Does anyone else have a clue about using these instructions? I’m going to crosspost to the Intel group. I very seldom crosspost.

Just to be clear… Power Via puts multiple layers of metal on the backside of the wafer to do the power routing. This means that somehow the front side lithography alignment marks are now visible on the backside? There is no reason they could not also use TSV’s (through silicon Vias) to move all the interconnect bumps to the same side of the wafer, but I don’t know if they do this or not.
Any thoughts?

Also, it is Sapphire Rapids, not Lake…


Also, it is Sapphire Rapids, not Lake…

Oops, my bad.

Power Via puts multiple layers of metal on the backside of the wafer to do the power routing. This means that somehow the front side lithography alignment marks are now visible on the backside?

Or you could put some TSVs (vias) through the wafer before litho to provide alignment marks? I don’t know, and I doubt there are all that many people inside Intel that know what it will finally look like.

My speculation was more about AMD using silicon that will be there anyway to route the power. AMD has an advantage right now in that, at least for non-APU Ryzen and EPYC chips, there is only one voltage needed on the CPU chiplets. They may at some point try to run different processors on different voltages, but I suspect that if they do that, it will be on a per chiplet basis. (I’m also expecting that if AMD makes an APU that has both Zen 4 and Zen 4c cores, they will be on separate chiplets.)

AMD using silicon that will be there anyway to route the power.
I can see this working for the top layer of power, but I can’t imagine getting the bump pitch small enough to do local routing to the transistors. I am not sure exactly how you see this working.
Intel also supplies the CPU die with a single voltage, and then does on chip regulation with a FIVR(fully integrated voltage regulator).

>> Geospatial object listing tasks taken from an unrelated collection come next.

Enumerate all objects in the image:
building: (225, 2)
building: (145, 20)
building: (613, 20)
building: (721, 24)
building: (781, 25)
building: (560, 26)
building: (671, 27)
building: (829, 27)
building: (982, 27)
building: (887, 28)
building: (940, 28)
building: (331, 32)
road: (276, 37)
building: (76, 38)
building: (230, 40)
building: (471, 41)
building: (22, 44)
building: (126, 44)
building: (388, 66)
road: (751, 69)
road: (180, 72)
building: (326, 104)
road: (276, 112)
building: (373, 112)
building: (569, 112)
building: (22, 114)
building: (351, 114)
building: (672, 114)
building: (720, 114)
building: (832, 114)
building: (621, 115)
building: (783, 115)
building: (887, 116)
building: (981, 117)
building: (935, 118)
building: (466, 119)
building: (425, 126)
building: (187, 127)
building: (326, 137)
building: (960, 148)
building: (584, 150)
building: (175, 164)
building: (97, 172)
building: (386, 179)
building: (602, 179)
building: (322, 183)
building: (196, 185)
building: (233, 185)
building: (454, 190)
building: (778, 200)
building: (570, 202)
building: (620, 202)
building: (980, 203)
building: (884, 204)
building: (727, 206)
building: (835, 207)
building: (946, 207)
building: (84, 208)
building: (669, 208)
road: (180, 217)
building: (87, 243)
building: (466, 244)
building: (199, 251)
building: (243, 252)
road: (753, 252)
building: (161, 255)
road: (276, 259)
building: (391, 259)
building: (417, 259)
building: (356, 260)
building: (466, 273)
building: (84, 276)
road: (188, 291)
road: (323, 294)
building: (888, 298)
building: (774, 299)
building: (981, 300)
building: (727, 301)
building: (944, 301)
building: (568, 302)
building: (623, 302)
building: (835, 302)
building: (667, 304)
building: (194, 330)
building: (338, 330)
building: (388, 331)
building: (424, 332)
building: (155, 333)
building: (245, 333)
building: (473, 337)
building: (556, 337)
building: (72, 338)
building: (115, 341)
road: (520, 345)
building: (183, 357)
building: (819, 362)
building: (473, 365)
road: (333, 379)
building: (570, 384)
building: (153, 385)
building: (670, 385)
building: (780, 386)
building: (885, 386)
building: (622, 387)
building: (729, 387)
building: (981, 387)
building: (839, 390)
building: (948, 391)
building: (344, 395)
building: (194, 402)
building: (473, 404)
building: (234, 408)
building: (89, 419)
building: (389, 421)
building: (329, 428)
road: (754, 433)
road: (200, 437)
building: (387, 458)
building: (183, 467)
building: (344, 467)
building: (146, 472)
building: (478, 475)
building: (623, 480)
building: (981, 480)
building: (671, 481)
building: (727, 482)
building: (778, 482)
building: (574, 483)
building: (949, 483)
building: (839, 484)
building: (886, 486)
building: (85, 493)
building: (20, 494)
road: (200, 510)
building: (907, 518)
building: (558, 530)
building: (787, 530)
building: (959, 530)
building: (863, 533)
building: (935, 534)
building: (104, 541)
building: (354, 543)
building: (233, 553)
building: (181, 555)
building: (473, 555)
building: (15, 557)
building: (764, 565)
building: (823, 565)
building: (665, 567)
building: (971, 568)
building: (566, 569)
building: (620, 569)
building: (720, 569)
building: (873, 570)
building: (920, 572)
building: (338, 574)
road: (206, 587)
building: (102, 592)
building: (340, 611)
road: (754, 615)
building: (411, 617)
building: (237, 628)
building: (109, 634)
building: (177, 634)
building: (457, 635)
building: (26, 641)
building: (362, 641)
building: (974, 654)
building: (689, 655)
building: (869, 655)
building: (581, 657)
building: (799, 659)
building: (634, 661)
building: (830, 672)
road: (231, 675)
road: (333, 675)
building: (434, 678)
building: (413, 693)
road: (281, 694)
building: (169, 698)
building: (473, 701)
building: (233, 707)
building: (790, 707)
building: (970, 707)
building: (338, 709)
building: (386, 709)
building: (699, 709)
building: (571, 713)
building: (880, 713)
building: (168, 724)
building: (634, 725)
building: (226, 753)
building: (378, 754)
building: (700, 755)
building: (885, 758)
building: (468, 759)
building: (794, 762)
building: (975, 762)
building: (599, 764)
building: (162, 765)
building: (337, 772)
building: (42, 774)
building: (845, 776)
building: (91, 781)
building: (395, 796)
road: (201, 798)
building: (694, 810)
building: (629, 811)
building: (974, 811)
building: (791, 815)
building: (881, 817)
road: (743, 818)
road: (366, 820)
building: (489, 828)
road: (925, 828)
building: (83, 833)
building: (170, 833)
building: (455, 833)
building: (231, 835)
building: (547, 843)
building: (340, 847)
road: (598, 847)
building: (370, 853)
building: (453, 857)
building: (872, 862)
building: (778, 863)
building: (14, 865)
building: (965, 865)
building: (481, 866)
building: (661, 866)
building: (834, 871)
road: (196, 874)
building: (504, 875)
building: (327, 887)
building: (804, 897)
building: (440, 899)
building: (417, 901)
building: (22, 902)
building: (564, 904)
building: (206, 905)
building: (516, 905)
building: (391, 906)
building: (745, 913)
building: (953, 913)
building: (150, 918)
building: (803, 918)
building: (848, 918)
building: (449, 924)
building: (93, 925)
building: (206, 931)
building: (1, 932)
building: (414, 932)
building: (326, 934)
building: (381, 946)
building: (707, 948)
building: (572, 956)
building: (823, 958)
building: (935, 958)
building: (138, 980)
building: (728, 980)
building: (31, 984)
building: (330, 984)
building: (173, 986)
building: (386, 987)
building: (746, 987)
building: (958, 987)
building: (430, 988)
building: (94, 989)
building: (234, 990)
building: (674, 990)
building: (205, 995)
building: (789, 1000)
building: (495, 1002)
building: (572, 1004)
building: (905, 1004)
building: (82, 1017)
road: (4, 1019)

I can see this working for the top layer of power, but I can’t imagine getting the bump pitch small enough to do local routing to the transistors.

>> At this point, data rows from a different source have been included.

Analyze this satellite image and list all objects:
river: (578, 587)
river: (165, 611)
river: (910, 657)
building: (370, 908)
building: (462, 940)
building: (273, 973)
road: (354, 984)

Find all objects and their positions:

I’m assuming that the bulk of the top die will be effectively the ground plane. There will be a copper layer on top of the interposer to carry power. There will be vias, of course, to connect the ground to the bulk layer. I don’t see a need for finely-grained bumps on a per transistor basis. AMD might be able to use the copper to copper direct connect they are using for VCache. If there are dozens in effect connecting two copper surfaces, where the upper layer provides power to a row of transistors, one bad contact would not ruin a die.